◆ **ARBEITSANWEISUNGEN**:
a. Beantworte anhand des Textauszugs diese Fragen:
(i) In welchen Wochen schwebte die erzählende Person in der Seifenblasenwelt?
(ii) Wie viel Zeit ist seit dem Tod vergangen, als alle die Welt wieder in ihren gewohnten Farben sehen?
(iii) Bei welchem Licht werden die Fotos auf dem Boden ausgebreitet?
b. Zähle alles auf, was laut dem letzten Absatz des Textauszugs rar wird oder schwindet.

◆ **TEXTAUSZUG**:
____________________
Erinnerungen Platzen Auch Wie Seifenblasen

Ich sehne mich nach der Seifenblasenwelt, in der ich in den ersten Wochen nach deinem Tod schwebte. Zwar sah sie kaum einer... Die zarte, fast unsichtbare Hülle einer Seifenblase. Doch sie umhüllte mich und schützte und da gab es doch den einen oder anderen, der das bunte Schimmern im Lichtspiel der Sonne wahrnahm. Und ich war nicht alleine.

Die Seifenblase aus einer anderen Welt. Aus deiner Welt, die ich versuche zu ergründen und zu meiner eigenen zu machen. Damit wir nicht getrennt sind. Nicht in verschiedenen Welten. Höchstens dazwischen. 

Nach fast einem Jahr: Alle sehen die Welt in ihren eigenen, gewohnten Farben. Seifenblase schon lange zum Platzen gebracht.

Ich klammere mich an dem letzten Schimmer jener Seifenblase, den ich in mir gespeichert habe. Breite Fotos von dir auf dem Boden aus bei Kerzenlicht, damit sie leuchten und weniger weh tun. Behutsam bin ich damit geworden. Denn sie werden rar.. die Fotos und die Erinnerungen - über das, vor einem Jahr. Selbst das Erinnern-können schwindet..
____________________
◆ **BEREITGESTELLTE ANGABEN**:
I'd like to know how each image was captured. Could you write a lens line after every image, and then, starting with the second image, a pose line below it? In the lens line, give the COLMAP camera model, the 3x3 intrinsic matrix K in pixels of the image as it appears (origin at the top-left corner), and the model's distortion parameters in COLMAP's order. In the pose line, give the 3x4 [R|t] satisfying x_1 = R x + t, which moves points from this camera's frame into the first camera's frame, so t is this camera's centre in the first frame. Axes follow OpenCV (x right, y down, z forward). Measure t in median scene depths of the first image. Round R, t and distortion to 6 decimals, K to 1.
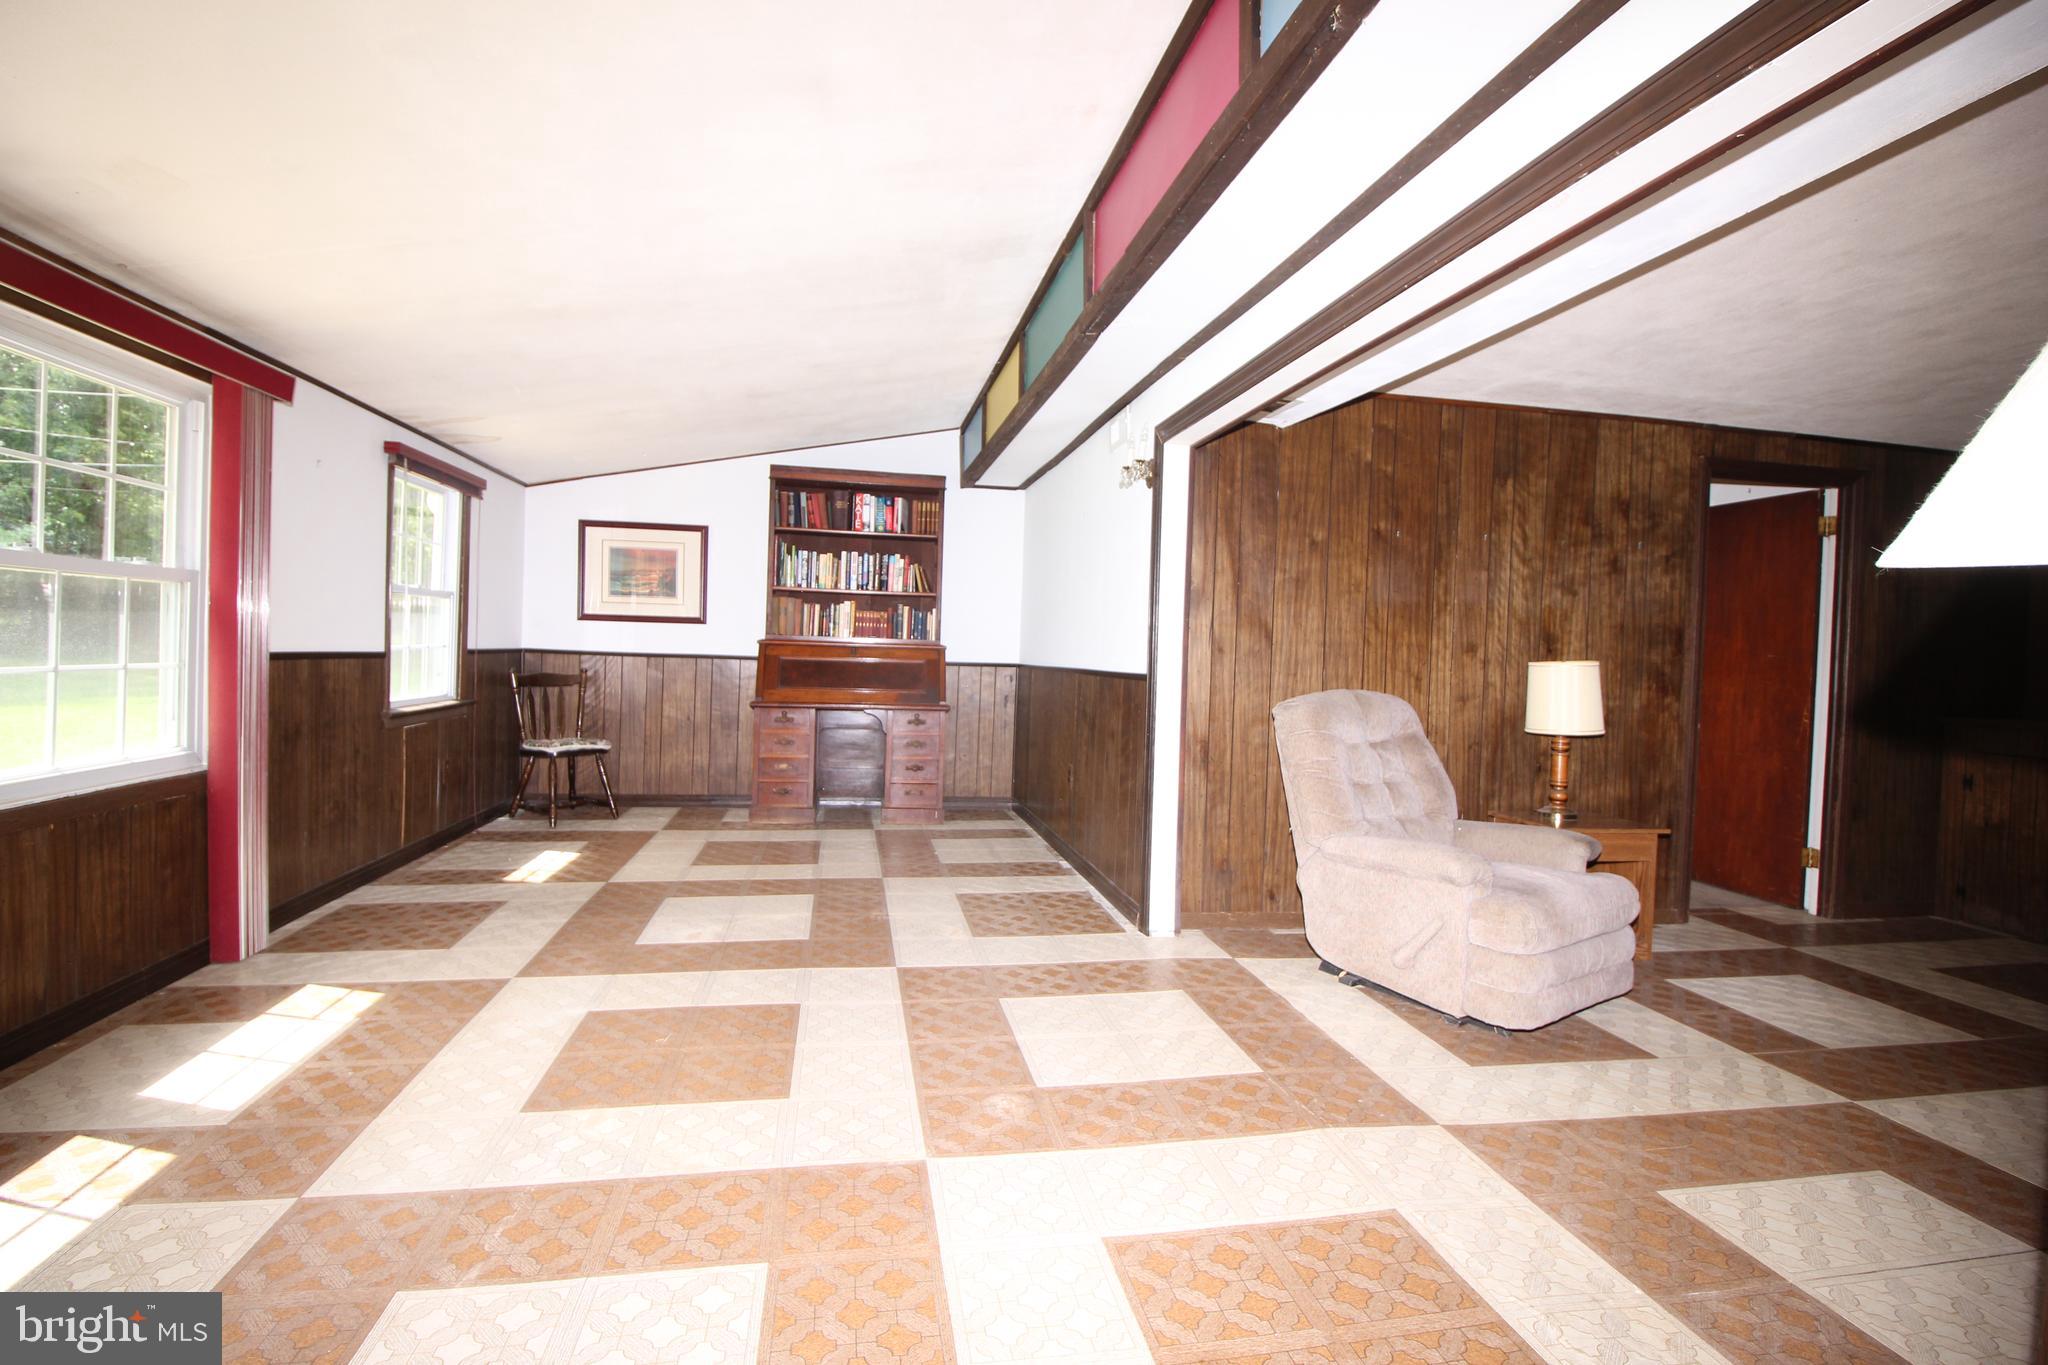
lens RADIAL K [[946.4, 0, 1014.9], [0, 946.4, 667.1], [0, 0, 1]] dist [0.001242, -0.013547]
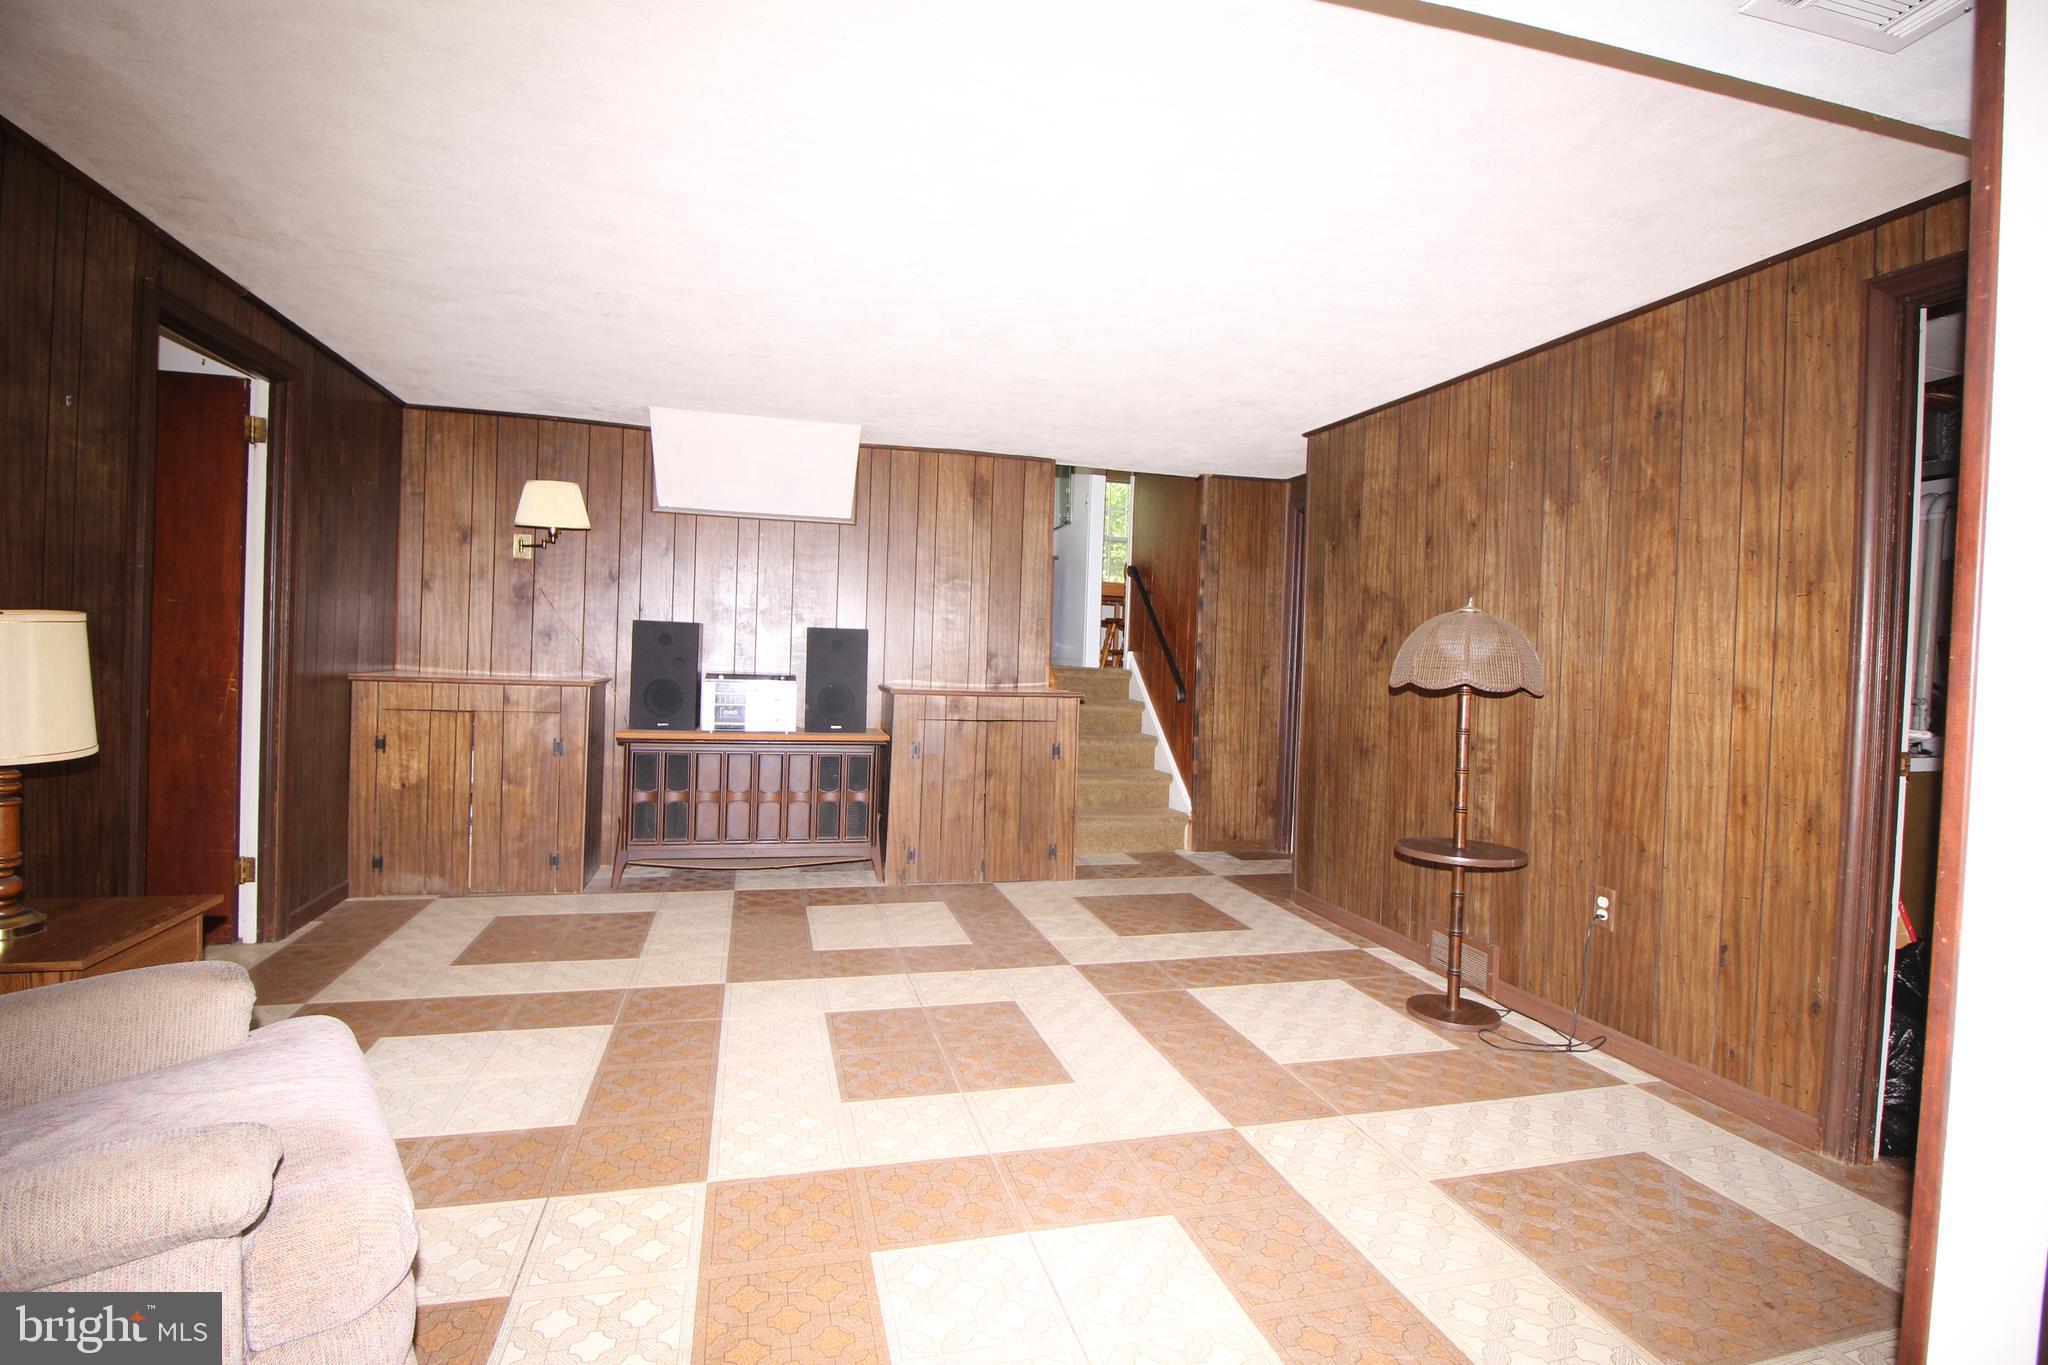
____________________
◆ **LÖSUNGEN**:
a.
(i) In den ersten Wochen nach dem Tod
(ii) Fast ein Jahr
(iii) Bei Kerzenlicht

b. die Fotos, die Erinnerungen, das Erinnern-können